The AI’s goal is to satisfy the user. If it can’t generate answers from data on the company website, it looks for it elsewhere, filling in the gaps from wherever it can: SEO-driven publishers, content farms, outdated bios, niche publications—even, on occasion, making it up.
What Companies Can Do
- Treat Your Website Like It Matters
Even the engineers who build them admit that much of the process behind the answers that large language models provide remains a black box. What we do know is that these models draw from a vast and messy web of sources, each weighted and evaluated in different ways. And we know that one of the first places they go for company-specific information is the company’s own website.
That makes it critical for your site to be current, comprehensive and structured for machines as well as people. Use clear, direct language in formats that AI can easily process. Include invisible but essential elements like schema markup, which helps machines understand the meaning of your content, as well as structured metadata, which gives context to each page.
If your website content is outdated, AI will still repeat it. If it is buried or hard to parse, AI will look elsewhere. - Answer the Real Questions
Use SEO tools, search data and platform queries to understand what people are actually asking about your business. Then answer those questions directly on your site, in your bios and in your reports. Don’t assume positioning language is enough.
Companies have always been prone to talking to themselves—publishing the key messages they want to broadcast rather than addressing the questions their audiences actually want to know. Silence in an age of AI-generated summaries means someone else gets to define you, and algorithms will spread their version.
A little can go a long way. On sensitive issues involving workplace culture, for instance, we’ve seen that LLMs will often mention when a company acknowledges shortfalls and describe corrective measures leadership is taking. - Monitor the LLMs, Especially During Crises
Regularly test how you’re being described. Use different phrasing, across multiple platforms. Keep a record of inaccuracies, gaps or distortions.

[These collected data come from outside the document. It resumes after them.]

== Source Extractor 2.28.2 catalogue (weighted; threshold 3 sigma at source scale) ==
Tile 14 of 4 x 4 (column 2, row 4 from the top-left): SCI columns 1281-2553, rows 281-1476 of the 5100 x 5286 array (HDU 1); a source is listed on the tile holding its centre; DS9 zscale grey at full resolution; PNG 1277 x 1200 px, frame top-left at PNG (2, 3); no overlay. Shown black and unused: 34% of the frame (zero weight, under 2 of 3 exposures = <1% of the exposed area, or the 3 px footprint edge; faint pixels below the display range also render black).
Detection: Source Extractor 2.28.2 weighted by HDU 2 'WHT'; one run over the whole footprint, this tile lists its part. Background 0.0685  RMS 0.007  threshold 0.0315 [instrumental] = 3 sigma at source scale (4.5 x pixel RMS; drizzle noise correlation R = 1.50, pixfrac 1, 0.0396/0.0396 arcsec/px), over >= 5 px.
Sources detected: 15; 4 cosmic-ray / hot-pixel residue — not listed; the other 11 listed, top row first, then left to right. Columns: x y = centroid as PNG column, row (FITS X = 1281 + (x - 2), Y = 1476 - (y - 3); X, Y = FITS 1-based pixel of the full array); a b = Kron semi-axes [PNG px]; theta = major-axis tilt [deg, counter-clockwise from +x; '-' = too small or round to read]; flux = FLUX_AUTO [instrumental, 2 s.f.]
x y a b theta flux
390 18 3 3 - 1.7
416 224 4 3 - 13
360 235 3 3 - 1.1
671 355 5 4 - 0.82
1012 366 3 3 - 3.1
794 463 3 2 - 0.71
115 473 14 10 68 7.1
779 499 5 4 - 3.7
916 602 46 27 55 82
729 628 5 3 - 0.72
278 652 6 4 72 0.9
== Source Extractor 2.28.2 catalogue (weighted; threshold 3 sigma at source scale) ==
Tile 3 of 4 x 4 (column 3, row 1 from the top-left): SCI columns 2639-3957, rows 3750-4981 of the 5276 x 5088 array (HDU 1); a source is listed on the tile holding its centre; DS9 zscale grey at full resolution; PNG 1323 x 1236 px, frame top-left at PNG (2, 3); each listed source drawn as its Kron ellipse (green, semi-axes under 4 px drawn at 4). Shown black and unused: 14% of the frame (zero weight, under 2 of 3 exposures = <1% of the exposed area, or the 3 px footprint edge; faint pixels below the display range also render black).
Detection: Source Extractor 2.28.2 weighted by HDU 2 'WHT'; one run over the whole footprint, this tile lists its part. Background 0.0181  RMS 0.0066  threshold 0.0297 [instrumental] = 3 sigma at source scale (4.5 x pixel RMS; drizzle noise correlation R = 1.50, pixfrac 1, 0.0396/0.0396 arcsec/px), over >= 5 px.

This practice becomes even more important during a crisis—and even after it appears resolved. LLMs may continue surfacing outdated or misleading narratives after you’ve released a statement or addressed the issue in the press. The correction might exist, but that doesn’t guarantee AI systems will pick it up and weight it accordingly—and right now, there are few reliable ways to prompt them to do so. - Don’t Paint All LLMs with the Same Brush
Large language models vary, not just in how they are built but in what they are allowed to access. Some exclude major media outlets from their training data due to licensing restrictions. That means the high-profile story you worked hard to land may not show up in certain summaries.
This only raises the importance of publishing on your own website and pursuing coverage in sources these LLMs might be able to access, whether that is a trade publication, an industry blog or a well-indexed database. - Build AI-Literate Comms Teams
Your communications team should understand the basics of how AI systems parse, rank and synthesize content. What signals do they pick up? What formats do they favor? Where are they likely to go first?
We’ve already seen this play out in investor relations. When AI began analyzing earnings calls and transcripts, IR teams learned to adjust, making their content machine-readable, refining tone and structuring presentations for algorithmic parsing. That same mindset and discipline can be applied across all corporate content and communications. If AI-powered tools are the new first stop for stakeholders seeking answers, then companies need to account for that in every moment that matters.